Botanists and herbalists across the world and over the centuries have been employed by kings, emperors and the wealthy, to supply orchid specimens, either for private collections or one-off elaborate show pieces. Like ermine in a royal gown, orchids speak of wealth and power…but they also speak of sex.

If flowers give us a language for love then orchids take it to another level. Not only are they beautiful flowers but the extraordinary precision of their petal arrangements and associated parts also gives them an edge in vying for the attentions of insect pollinators.

Close-up of a honeybee pollinating a flower Close-up of a honeybee pollinating a flower

As an orchid researcher from the University of Naples expressed it, when it comes to attracting pollinators, “Sexy orchids do it better!”

A case in point is the Fly Orchid whose petals mimic the outline of a fly so perfectly that male digger wasps (wholly unlike the stripy picnic pests!) find them irresistible. In addition, the orchid scent closely resembles the pheromones of a female digger wasp further encouraging the males to land.

There is no reward for the wasp in this act of ‘pseudocopulation’ but the orchid’s deceit ensures its pollen is carried off, onboard the wasp, to fertilize other orchids.
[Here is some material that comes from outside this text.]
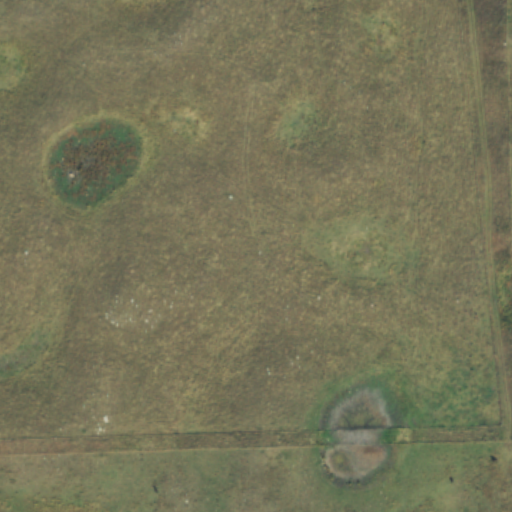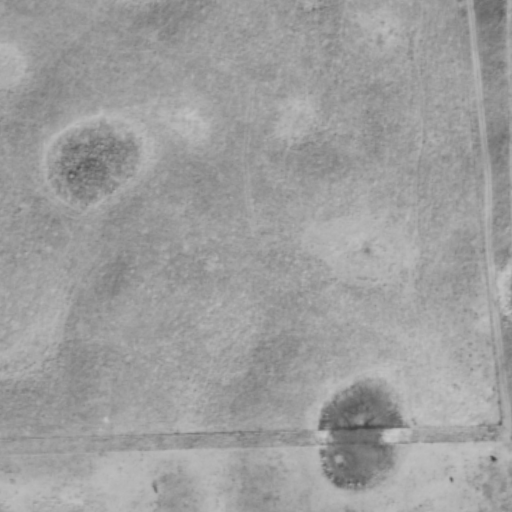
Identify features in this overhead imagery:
road: (256, 454)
It was Charles Darwin who first observed the sexual deception of fly orchids. He was one in a long line of ‘orchidophiles’, my friend among them, engaged not just with the matter of scientific observation but in a love affair with orchids. For each of them, their discoveries were not so much eureka moments as moments of passionate love.

A bee on rape blossom. A bee on rape blossom.

While I have not (yet) gone out in search of orchids I recognize that same passion in myself. It is a passion for those uniquely beautiful and unexpected experiences that arise in the secret moments when you discover something rare or new in nature. They are unforgettable moments, deeply personal and become part of your life’s journey, sometimes informing it and sometimes inspiring it. May you all feel the love this spring!